Then the old shepherd drew nearer, saying:

“Sisters of Israel, only believe. Beyond this stony gate there is an eternal home fairer than any dream. There all broken homes shall rise in joy, their treasures reunited and happy.”

Now Rizpah rose, and observing the speaker silently for a moment, she did not seem offended at the priest’s presence. Misery had overcome, at least for the time, her prejudice. Presently she exclaimed:

“My family reunited in heaven? Ah! that can not be, and if it were so, what joy to ever repeat the bickering, blamings and wrongs of this poor miserable life?”

“Thou wilt know as thou art known there and see eye to eye,” said the missioner.
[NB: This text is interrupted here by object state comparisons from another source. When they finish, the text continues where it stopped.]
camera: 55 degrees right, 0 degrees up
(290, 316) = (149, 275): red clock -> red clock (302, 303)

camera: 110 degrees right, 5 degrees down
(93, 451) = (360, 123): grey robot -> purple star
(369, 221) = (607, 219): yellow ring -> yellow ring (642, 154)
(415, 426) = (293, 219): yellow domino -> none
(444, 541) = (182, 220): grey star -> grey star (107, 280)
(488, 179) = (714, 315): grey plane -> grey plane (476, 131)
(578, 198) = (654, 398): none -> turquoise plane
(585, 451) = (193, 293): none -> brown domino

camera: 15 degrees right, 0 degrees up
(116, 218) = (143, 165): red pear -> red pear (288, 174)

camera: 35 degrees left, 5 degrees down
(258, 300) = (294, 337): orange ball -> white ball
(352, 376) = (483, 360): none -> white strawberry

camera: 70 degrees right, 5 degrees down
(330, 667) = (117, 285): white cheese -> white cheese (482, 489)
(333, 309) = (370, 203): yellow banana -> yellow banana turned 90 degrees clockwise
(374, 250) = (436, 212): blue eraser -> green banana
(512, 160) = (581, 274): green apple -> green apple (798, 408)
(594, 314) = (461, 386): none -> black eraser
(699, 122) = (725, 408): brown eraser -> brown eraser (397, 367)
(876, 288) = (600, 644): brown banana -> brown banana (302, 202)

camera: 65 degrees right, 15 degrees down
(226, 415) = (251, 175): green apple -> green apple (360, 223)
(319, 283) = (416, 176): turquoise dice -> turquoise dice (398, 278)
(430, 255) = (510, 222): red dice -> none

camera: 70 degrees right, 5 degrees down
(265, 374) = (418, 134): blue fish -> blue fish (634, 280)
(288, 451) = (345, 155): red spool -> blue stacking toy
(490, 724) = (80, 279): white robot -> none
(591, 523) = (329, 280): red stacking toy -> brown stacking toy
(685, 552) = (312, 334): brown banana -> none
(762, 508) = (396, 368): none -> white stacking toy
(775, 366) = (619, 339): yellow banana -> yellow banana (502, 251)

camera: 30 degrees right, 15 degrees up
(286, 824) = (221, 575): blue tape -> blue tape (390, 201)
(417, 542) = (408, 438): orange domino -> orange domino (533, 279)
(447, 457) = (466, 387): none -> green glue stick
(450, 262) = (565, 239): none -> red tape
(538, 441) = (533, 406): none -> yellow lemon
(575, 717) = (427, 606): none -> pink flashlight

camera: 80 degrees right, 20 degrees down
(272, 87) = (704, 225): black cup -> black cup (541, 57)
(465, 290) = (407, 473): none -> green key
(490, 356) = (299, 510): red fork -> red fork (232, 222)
“Oh, if it could be only so!”

“Wouldst like it so?”

“Yes, by the grave of my darlings, I swear it! I loved them with my life madly. All the love I had was concentrated in them. I knew when I began idolizing them that I had loved before full well my husband and daughter. I knew this, because the love I withdrew from them rushed forth to the boys. But my idols are dead, and now if my love do not dry up, it will hunger, feed on me myself, then turn to ferocity wolf-like.”

“Perhaps a husband restored may fill and enlarge thy heart. There never was a great sorrow but there stood near it a great joy,” spoke the priest.